A new class of problem. AI security tools got so cheap they created a maintenance denial-of-service on volunteer infrastructure. And the shift is happening twice. First the AI slop reports flooded in. Now maintainers say genuine findings are also pouring in faster than humans can respond to them. Separately, the Linux 7.0-rc7 cycle added explicit documentation for AI agents on how to file decent kernel bug reports, and Torvalds and the maintainers reached agreement that AI-generated code is allowed in the kernel, but humans remain accountable. That's the right balance. But the AX.25 removal is the small, concrete example of what asymmetric AI pressure does to unpaid volunteers. It makes them quit.
Last quick hit. OpenAI published a post-mortem yesterday on the North Korean npm attack.
On March thirty-first, malicious versions of the Axios npm HTTP client were published after a targeted social-engineering attack against the lead maintainer's PC. Seventy million weekly downloads. Microsoft attributes the operation to Sapphire Sleet, a North Korean state actor. A GitHub Actions workflow at OpenAI, used in the macOS app-signing pipeline, downloaded the malicious version. That workflow had access to the signing certificate used for ChatGPT Desktop, Codex, Codex-cli and Atlas. OpenAI's analysis concluded the certificate was probably not exfiltrated, but they're revoking the old signing certificate on May eighth. Older versions of those apps will stop launching under macOS security protections after that date.

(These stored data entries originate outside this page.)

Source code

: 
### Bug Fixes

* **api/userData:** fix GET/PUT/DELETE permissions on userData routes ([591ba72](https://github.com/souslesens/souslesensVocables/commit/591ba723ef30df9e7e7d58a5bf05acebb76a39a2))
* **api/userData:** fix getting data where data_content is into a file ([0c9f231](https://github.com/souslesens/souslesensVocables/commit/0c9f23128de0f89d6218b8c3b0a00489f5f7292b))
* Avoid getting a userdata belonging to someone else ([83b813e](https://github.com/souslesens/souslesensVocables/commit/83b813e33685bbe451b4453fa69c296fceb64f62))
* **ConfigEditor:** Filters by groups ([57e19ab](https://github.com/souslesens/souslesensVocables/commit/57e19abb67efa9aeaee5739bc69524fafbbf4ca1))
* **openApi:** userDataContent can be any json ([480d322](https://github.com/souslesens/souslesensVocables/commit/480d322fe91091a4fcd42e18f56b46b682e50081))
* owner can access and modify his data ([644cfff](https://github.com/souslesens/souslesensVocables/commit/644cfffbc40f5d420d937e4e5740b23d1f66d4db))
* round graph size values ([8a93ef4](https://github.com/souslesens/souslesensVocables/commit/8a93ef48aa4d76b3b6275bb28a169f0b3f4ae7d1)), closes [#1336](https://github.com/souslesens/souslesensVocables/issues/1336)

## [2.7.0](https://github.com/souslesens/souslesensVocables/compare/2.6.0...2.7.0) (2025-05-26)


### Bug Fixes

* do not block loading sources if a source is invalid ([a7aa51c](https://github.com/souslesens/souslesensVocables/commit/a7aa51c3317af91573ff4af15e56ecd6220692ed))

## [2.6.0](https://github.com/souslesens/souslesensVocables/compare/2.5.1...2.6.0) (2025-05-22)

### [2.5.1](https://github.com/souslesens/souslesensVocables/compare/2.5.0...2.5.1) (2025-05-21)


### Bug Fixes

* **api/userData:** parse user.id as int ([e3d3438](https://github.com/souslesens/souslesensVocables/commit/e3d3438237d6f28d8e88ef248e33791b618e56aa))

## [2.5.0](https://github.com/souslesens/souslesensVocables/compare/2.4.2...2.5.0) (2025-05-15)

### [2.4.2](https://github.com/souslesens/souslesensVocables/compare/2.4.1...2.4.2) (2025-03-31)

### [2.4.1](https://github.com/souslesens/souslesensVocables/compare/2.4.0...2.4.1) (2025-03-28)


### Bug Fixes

So update your ChatGPT desktop app before May eighth.
Yes. And the broader lesson is that the AI tooling stack is almost entirely a pile of npm and PyPI packages, and state actors have clearly noticed. OpenAI did the right thing. Public post-mortem, certificate rotation, clear user communication. That's how you handle a near-miss. It also underscores that, quote, AI company, and, quote, JavaScript shop with a model API, overlap more than the marketing suggests.
Big picture, Marcus. What do today's stories add up to?
Every story today argues the same thing from a different angle, Kate. The industry is moving from models to agents, and everything downstream has to change with it. Google is building chips, clouds and protocols for millions of agents. OpenAI is building agents that live inside your organization. Meta is recording its own humans to teach agents how to click buttons. Alibaba is putting agentic coding on a laptop. Altman's second company is building the layer that tells humans apart from agents. The Linux maintainers are being drowned by agents generating bug reports. And someone in India ran a fully agentic MAGA persuasion operation out of their bedroom.
One sentence to close.
The race is no longer who has the biggest model. It's who owns the substrate, chips, protocols, identity and training data, on which all these agents will run. Today Google made the most complete bid to own that substrate, OpenAI answered on the software side, and everybody else got a clear look at what a world of cheap, autonomous, always-on AI workers actually looks like in practice.
That's your AI in 15 for Thursday, April 23, 2026. See you tomorrow.